En quinze ou vingt minutes, la panse fut ajustée sous la Durande. Elle y fut presque embossée. Gilliatt, au moyen de ses deux ancres, affourcha la panse. La plus grosse des deux se trouva placée de façon à travailler du plus fort vent à craindre, qui était le vent d’ouest. Puis, à l’aide d’un levier et du cabestan, Gilliatt descendit dans la panse les deux caisses contenant les roues démontées, dont les élingues étaient toutes prêtes. Ces deux caisses firent lest.

Débarrassé des deux caisses, Gilliatt rattacha au crochet de la chaîne du cabestan l’élingue du palanguin régulateur, destiné à enrayer les palans.

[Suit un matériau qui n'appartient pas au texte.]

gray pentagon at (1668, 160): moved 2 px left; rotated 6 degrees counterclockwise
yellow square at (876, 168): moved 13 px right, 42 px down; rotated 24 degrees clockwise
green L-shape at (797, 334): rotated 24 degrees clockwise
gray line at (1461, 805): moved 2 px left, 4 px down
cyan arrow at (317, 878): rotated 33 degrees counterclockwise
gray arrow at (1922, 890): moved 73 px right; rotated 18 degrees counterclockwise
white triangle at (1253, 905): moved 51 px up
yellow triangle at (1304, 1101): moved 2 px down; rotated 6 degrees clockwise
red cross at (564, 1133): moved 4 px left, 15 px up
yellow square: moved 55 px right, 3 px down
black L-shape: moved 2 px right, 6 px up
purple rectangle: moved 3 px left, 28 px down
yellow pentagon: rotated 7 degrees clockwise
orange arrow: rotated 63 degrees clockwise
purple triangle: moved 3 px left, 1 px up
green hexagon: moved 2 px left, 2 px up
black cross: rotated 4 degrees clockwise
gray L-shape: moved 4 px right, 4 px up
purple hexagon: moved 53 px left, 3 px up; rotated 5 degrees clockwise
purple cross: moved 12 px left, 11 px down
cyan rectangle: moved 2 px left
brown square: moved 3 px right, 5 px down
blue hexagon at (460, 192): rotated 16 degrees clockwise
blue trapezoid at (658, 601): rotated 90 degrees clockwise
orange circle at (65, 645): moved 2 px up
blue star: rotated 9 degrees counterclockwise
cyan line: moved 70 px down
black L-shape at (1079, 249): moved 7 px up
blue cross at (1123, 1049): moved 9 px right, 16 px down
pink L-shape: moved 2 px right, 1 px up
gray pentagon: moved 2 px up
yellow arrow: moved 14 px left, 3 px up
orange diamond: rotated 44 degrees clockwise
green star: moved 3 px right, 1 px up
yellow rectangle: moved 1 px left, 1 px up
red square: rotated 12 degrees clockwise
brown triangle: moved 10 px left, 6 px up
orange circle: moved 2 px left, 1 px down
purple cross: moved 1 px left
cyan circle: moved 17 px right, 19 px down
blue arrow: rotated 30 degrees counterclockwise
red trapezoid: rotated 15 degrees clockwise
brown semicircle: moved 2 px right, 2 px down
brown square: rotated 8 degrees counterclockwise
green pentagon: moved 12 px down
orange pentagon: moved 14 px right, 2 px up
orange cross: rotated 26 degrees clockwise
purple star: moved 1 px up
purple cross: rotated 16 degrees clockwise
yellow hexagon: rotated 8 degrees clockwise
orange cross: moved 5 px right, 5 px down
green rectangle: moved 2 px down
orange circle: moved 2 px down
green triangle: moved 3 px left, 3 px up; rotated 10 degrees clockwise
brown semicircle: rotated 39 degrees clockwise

Pour ce que méditait Gilliatt, les défauts de la panse devenaient des qualités ; elle n’était pas pontée, le chargement aurait plus de profondeur, et pourrait poser sur la cale ; elle était mâtée à l’avant, trop à l’avant peut-être, le chargement aurait plus d’aisance, et, le mât se trouvant ainsi en dehors de l’épave, rien ne gênerait la sortie ; elle n’était qu’un sabot, rien n’est stable et solide en mer comme un sabot.

Tout à coup Gilliatt s’aperçut que la mer montait. Il regarda d’où venait le vent.